Anti-Muslim threats in Maine investigated as hate crime


A civil rights group is calling on authorities to look into written threats against the Muslim community in Maine. Typewritten notes urging violence against Muslims were discovered Wednesday at a Westbrook apartment complex, where several Iraqis live. At least four paper notes with the phrase "All Muslims are Terrorists should be Killed" were found on the ground and a car windshield.

The Council on American-Islamic Relations on Thursday called on local, state and federal authorities to hold whoever made the threats accountable. "Families that were forced to flee Iraq because of such threats should not be subjected to them in America," said CAIR spokesman Ibrahim Hooper.

Westbrook police began investigating Wednesday and said they are treating the threats as a hate crime. They stressed, however, that they don't have evidence of any immediate threat to any resident. They said they are taking the matter seriously and set up a meeting Thursday evening with Iraqi community members to address their concerns. "The people who have come forward have all been Iraqi," Westbrook Police Chief Janine Roberts said at a news conference Wednesday. "We have done a canvas of the complex and of those people that we've made contact with, only the Iraqi community has any information in relation to the threats."

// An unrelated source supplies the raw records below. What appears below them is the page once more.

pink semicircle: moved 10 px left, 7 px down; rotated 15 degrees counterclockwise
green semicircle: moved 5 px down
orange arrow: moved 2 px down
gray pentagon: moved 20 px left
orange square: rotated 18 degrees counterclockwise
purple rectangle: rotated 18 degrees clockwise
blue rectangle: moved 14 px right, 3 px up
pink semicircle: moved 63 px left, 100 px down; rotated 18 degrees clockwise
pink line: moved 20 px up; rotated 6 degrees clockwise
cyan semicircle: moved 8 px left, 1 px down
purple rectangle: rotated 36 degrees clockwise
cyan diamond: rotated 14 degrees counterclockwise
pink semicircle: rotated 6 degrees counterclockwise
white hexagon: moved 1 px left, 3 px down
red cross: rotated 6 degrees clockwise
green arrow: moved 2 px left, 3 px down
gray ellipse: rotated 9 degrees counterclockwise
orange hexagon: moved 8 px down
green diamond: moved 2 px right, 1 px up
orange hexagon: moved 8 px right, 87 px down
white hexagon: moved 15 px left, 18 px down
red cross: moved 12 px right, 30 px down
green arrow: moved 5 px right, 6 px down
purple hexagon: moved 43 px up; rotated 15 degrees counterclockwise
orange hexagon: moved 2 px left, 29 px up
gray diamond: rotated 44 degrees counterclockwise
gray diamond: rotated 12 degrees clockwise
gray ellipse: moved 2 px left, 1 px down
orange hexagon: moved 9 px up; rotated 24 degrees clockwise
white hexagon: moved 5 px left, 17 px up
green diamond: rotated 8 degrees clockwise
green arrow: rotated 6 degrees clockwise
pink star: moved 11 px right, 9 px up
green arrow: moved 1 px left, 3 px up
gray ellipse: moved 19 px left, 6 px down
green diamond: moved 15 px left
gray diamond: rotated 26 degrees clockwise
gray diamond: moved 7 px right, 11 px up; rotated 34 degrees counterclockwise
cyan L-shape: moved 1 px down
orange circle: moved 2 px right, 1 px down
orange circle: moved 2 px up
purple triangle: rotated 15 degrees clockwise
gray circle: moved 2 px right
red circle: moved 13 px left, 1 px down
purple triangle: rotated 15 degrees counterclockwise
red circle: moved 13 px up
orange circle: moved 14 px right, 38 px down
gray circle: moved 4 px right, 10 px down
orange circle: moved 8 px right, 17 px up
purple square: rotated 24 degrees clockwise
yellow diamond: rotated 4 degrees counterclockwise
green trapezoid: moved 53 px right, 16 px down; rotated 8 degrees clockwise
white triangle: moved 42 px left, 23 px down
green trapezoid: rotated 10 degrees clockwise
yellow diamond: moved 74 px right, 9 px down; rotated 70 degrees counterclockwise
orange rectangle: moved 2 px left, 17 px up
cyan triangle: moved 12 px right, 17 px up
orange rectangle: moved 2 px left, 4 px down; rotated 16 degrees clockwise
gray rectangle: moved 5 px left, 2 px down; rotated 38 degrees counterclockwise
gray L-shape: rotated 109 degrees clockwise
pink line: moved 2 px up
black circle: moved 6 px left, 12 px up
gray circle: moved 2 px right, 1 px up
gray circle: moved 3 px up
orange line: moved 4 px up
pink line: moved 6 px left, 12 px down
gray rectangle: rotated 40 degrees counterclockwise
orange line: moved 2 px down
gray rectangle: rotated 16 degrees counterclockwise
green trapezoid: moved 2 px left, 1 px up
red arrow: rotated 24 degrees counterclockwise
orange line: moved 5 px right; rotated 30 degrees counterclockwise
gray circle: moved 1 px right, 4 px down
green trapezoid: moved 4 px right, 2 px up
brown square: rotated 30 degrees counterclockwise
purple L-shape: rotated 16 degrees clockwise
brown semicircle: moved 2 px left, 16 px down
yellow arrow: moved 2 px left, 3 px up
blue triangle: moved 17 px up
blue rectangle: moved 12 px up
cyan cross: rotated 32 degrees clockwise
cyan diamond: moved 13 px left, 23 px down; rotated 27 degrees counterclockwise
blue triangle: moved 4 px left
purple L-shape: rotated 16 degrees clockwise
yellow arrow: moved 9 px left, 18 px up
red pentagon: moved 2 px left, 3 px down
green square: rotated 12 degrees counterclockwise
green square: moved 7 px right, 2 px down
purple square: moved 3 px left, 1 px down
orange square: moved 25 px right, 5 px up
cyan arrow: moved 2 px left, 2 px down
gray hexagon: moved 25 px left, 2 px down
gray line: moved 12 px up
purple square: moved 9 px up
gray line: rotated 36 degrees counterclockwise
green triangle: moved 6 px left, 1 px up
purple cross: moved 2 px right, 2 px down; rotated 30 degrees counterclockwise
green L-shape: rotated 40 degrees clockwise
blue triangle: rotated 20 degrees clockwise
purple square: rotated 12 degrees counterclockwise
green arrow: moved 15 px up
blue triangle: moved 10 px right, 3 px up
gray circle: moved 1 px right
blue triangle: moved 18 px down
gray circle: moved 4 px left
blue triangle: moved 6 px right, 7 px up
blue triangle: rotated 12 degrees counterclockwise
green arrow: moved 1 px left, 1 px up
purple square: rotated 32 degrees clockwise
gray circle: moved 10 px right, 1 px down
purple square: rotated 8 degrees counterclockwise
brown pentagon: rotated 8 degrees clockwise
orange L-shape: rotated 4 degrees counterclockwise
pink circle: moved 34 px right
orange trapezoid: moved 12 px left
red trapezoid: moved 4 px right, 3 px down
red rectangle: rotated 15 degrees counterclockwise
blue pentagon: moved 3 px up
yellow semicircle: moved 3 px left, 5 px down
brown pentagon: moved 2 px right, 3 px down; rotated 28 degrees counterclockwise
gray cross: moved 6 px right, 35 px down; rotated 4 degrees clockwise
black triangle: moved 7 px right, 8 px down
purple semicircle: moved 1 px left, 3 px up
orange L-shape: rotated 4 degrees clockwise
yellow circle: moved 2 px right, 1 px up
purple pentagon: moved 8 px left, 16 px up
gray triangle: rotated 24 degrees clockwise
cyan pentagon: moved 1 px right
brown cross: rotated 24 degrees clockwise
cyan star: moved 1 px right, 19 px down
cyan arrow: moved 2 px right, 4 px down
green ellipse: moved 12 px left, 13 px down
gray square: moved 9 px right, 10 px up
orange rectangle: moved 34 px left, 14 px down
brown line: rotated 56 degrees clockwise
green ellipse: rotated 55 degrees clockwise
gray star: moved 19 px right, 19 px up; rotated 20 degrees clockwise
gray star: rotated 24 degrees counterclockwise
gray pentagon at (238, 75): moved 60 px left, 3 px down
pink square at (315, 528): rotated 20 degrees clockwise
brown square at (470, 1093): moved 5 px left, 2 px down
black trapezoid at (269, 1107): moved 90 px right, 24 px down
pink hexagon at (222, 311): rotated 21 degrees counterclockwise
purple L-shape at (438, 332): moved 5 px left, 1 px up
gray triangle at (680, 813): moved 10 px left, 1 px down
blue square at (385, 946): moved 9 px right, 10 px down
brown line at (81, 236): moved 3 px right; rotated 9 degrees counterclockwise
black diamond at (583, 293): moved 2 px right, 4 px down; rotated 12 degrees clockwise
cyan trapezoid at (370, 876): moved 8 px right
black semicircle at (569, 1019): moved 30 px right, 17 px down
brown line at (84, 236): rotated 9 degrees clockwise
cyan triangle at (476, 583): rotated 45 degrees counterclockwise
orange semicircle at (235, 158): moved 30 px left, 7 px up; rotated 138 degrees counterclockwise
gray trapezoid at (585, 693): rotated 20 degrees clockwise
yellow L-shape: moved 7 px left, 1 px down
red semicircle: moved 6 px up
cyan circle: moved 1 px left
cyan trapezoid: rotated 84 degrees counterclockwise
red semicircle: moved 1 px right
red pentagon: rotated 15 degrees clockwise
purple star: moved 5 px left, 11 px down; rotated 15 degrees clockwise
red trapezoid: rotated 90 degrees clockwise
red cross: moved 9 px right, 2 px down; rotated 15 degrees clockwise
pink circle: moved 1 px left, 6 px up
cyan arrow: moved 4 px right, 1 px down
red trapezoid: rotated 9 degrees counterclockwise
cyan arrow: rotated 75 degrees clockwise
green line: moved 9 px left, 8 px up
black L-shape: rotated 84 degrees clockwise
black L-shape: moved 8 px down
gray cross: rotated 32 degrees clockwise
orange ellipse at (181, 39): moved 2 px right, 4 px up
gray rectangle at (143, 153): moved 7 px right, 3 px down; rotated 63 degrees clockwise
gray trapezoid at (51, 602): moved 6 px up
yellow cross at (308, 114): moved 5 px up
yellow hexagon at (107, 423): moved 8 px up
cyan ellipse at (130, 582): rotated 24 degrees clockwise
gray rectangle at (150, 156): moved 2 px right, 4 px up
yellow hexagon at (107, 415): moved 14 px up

The threats came two days after federal court documents unsealed in Portland revealed that former Maine resident Adnan Fazeli was fighting for DAESH when he was killed last year in Lebanon, the Portland Press Herald reported. Fazeli was an Iranian who came to Maine as a refugee in 2009, and had lived in the Westbrook apartment complex at one time. Police said they don't know if the threats are connected to the recent media coverage on Fazeli. "Other than the timing, we have no information other than that," Roberts told reporters. Police had no suspects and were urging anyone with information about the notes to come forward. "There's no evidence that there's a significant threat to people's safety," Roberts said. "Other than the strips of paper that were found with this one message on them there is no evidence that there's anybody lying in wait."